Афоня пожал плечами:
– Вроде и, спаси Господи, ничего себе. Лихоманка прошла, а вот нога… Енко сказал – чтоб срослось, время нужно.
– Знамо дело, время, – возвращаясь к костру, Ондрейко Ус чуть поотстал, подхватил за локоток Афоню и тихо спросил: – А что колдун-то? Мы-то ему зачем понадобились? Что супротив своих с нами задружиться решил?
– Не свои они ему – недруги, – так же тихо пояснил юноша. – Сказывал, казнити за что-то хотели, насилу убег. А зачем мы ему – как проснется, спросим…
– Зачем? – проснувшись ближе к ночи, Енко Малныче обвел насмешливым взглядом новых своих сотоварищей. – Знаю я, где ваше селение. И знаю, что вы домой вернуться хотите. Я – тоже. Надоело уже в тайге да тундре мошку кормить. С тобой, друг мой… – колдун весело посмотрел на Афоню, – я тоже пройду. Вместе мы с оберегами сладим!
– С какими еще оберегами? – насторожился пономарь.
– С теми, что от меня поставлены, да заговорены на драконьей крови. Я один заклятье то разрушить не сумею, а вот с тобой… с тобой попробую!
Афоня быстро перекрестился и скривился:
– Окстись, окстись, языческая душа! Что я тебе, кудесник, что ли?

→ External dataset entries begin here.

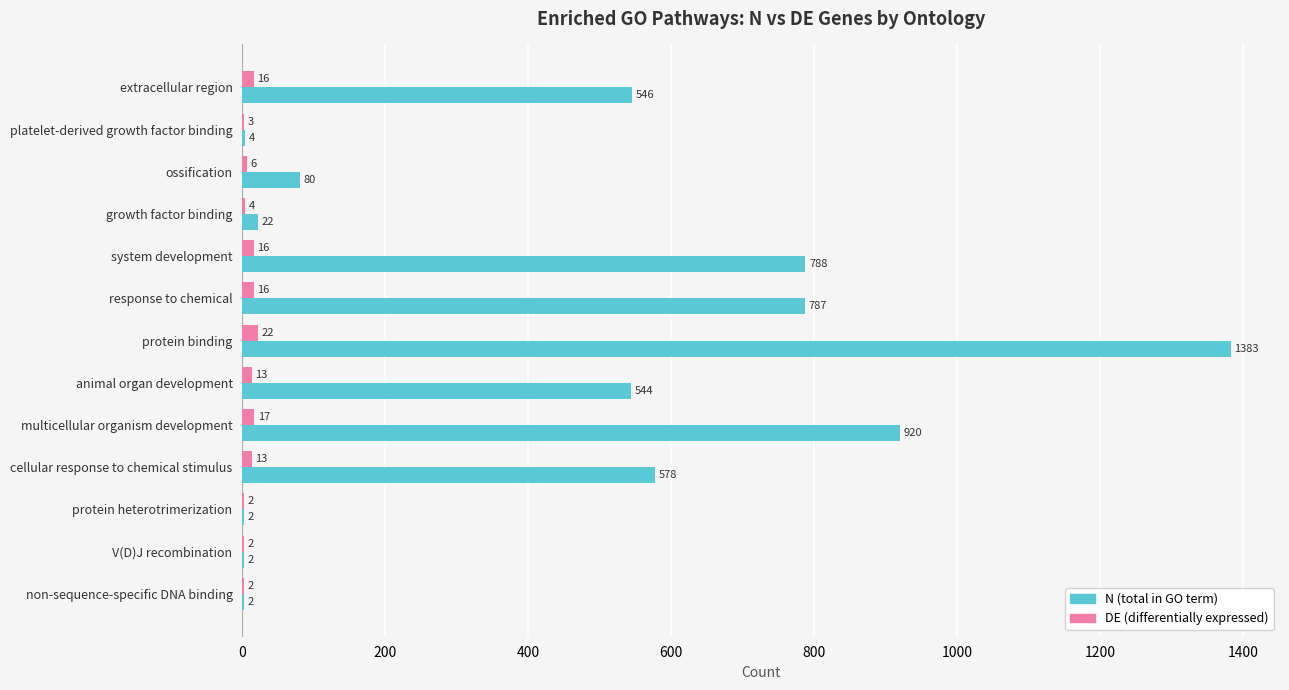

Count the number of data series in this chart.

2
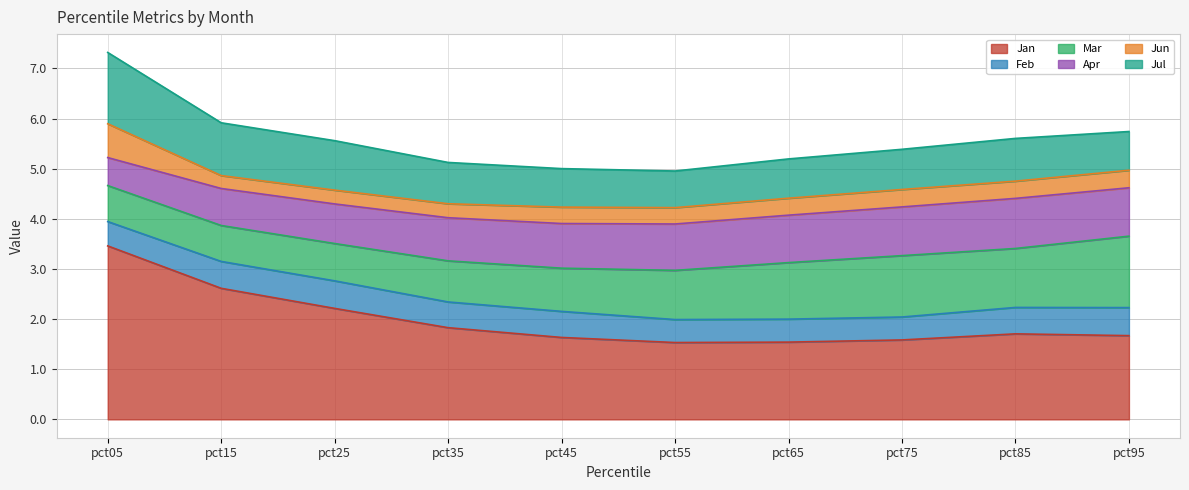

Where is Jan nearest to the value 2?

pct35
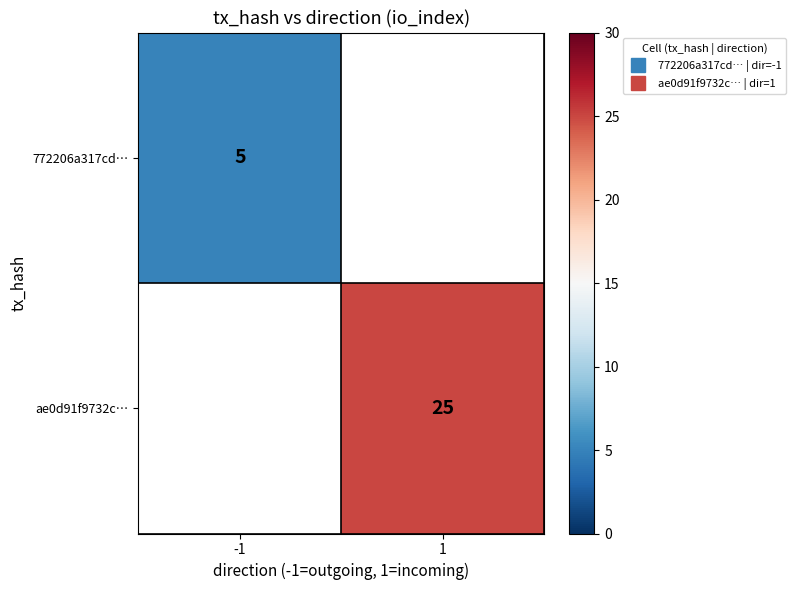

What value does the ae0d91f9732c… series have at 1?

25.0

– Кудесник не кудесник, – хитро прищурился Енко, – однако с Хабчо-минрена управился. Как ты сказал – «силою животворящего креста». Крест, да – так ведь твой оберег называется?
– Тьфу ты… спаси Господи.
– Что? – нетерпеливо переспросил Ондрейко Усов. – Что он говорит-то? Крест зачем поминает?
– Вместе с нами хочет идти, – пономарь обернулся к своим: – Говорит – по пути, мол.
– А что… дорогу он, мыслю, ведает, – вступил в разговор кормщик. – От всякой нечисти колдовской упасти сможет. Если со своими разругался – чего ж нам ему не помочь… не использовать? Путь-то не близкий.
– А если он нас погубити похощет? – Семка Короед опасливо покосился на колдуна. – Что тогда?
Огнев расслабленно отмахнулся:
– Хотел бы – давно б погубил. Если колдун добрый. А если плохой – так тем более его бояться нечего! Не, казаки, ежели он дорожку ведает – так с ним и пойдем. Мое слово.